** RECORDS FOR THIS TASK follows **
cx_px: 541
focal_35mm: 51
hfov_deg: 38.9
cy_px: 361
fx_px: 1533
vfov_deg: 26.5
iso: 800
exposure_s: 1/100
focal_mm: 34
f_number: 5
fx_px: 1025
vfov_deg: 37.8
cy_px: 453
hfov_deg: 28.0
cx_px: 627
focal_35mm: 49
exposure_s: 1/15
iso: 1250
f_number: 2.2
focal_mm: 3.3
** End of RECORDS FOR THIS TASK **
** RECORDS FOR THIS TASK follows **
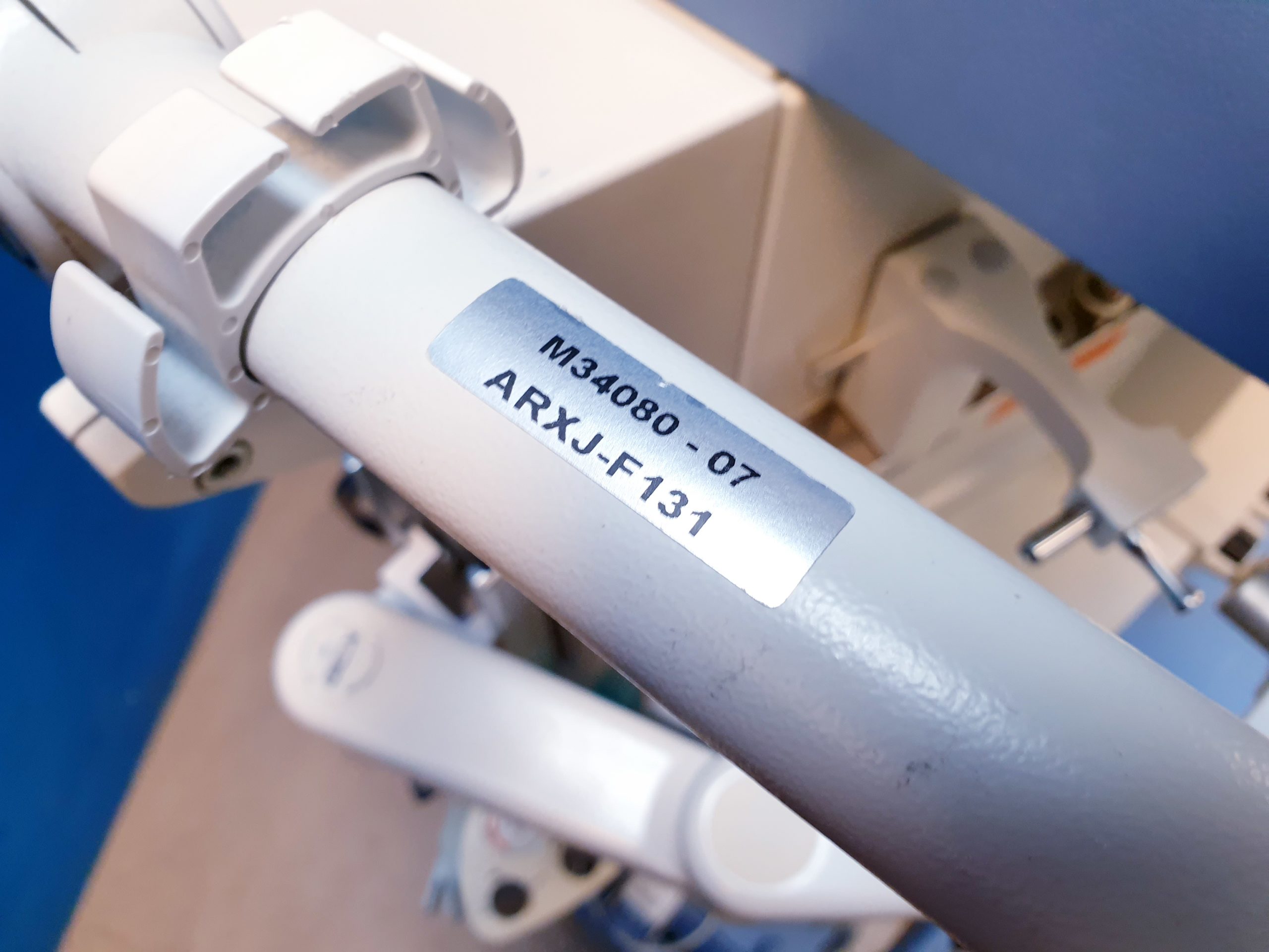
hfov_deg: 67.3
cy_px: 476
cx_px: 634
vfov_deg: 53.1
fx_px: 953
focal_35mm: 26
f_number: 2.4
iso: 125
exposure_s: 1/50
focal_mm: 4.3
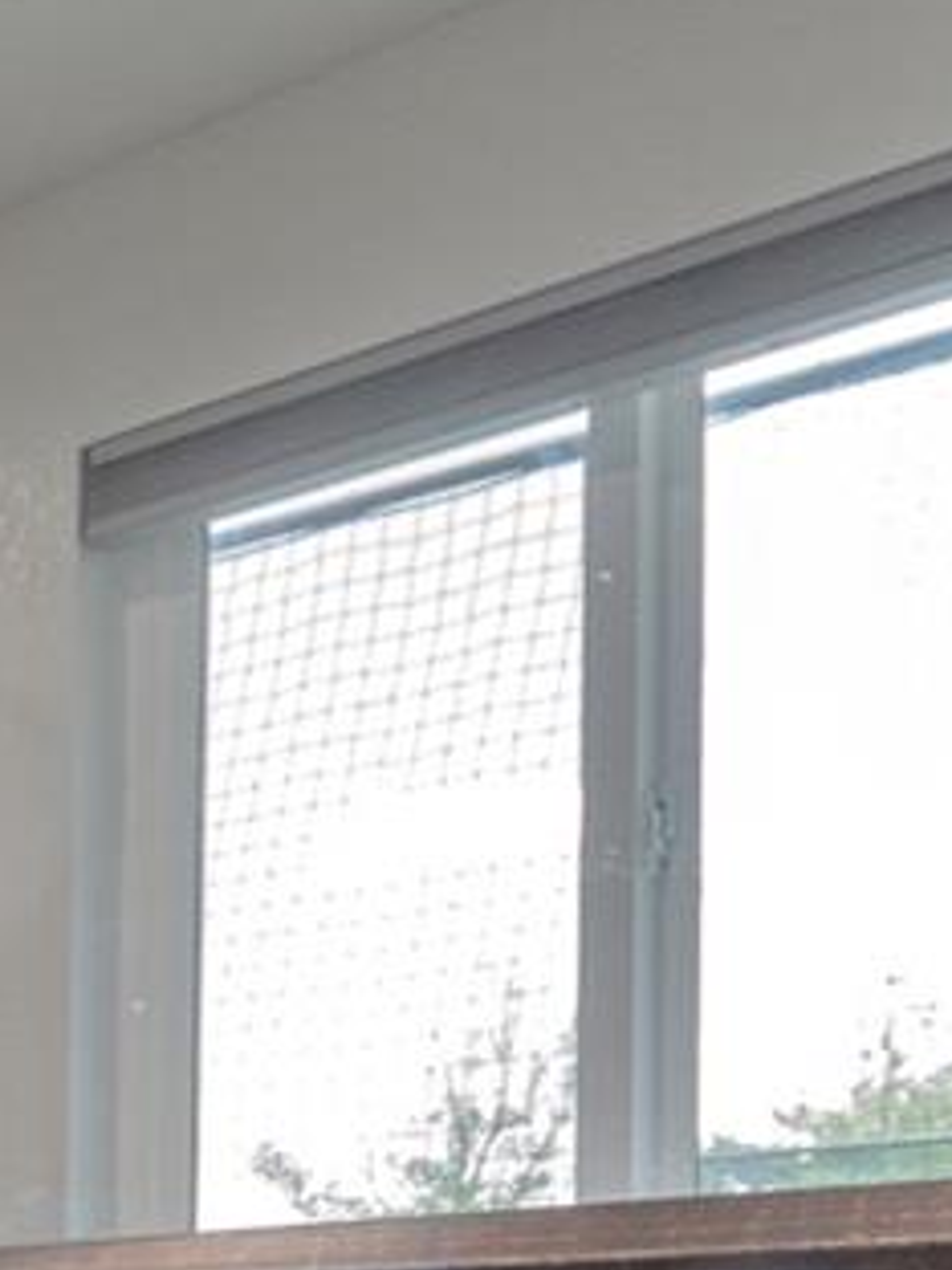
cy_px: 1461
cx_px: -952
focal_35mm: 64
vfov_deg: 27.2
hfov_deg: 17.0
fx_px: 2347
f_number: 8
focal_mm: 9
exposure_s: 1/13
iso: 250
** End of RECORDS FOR THIS TASK **
AIM OF THE EXERCISE:
Of the entries listed above, reproduce only the lines starting at the line containing "hfov_deg: 28.0" and ending at the line containing "focal_mm: 3.3". Include both, exactly as they stand.

TASK SOLUTION:
hfov_deg: 28.0
cx_px: 627
focal_35mm: 49
exposure_s: 1/15
iso: 1250
f_number: 2.2
focal_mm: 3.3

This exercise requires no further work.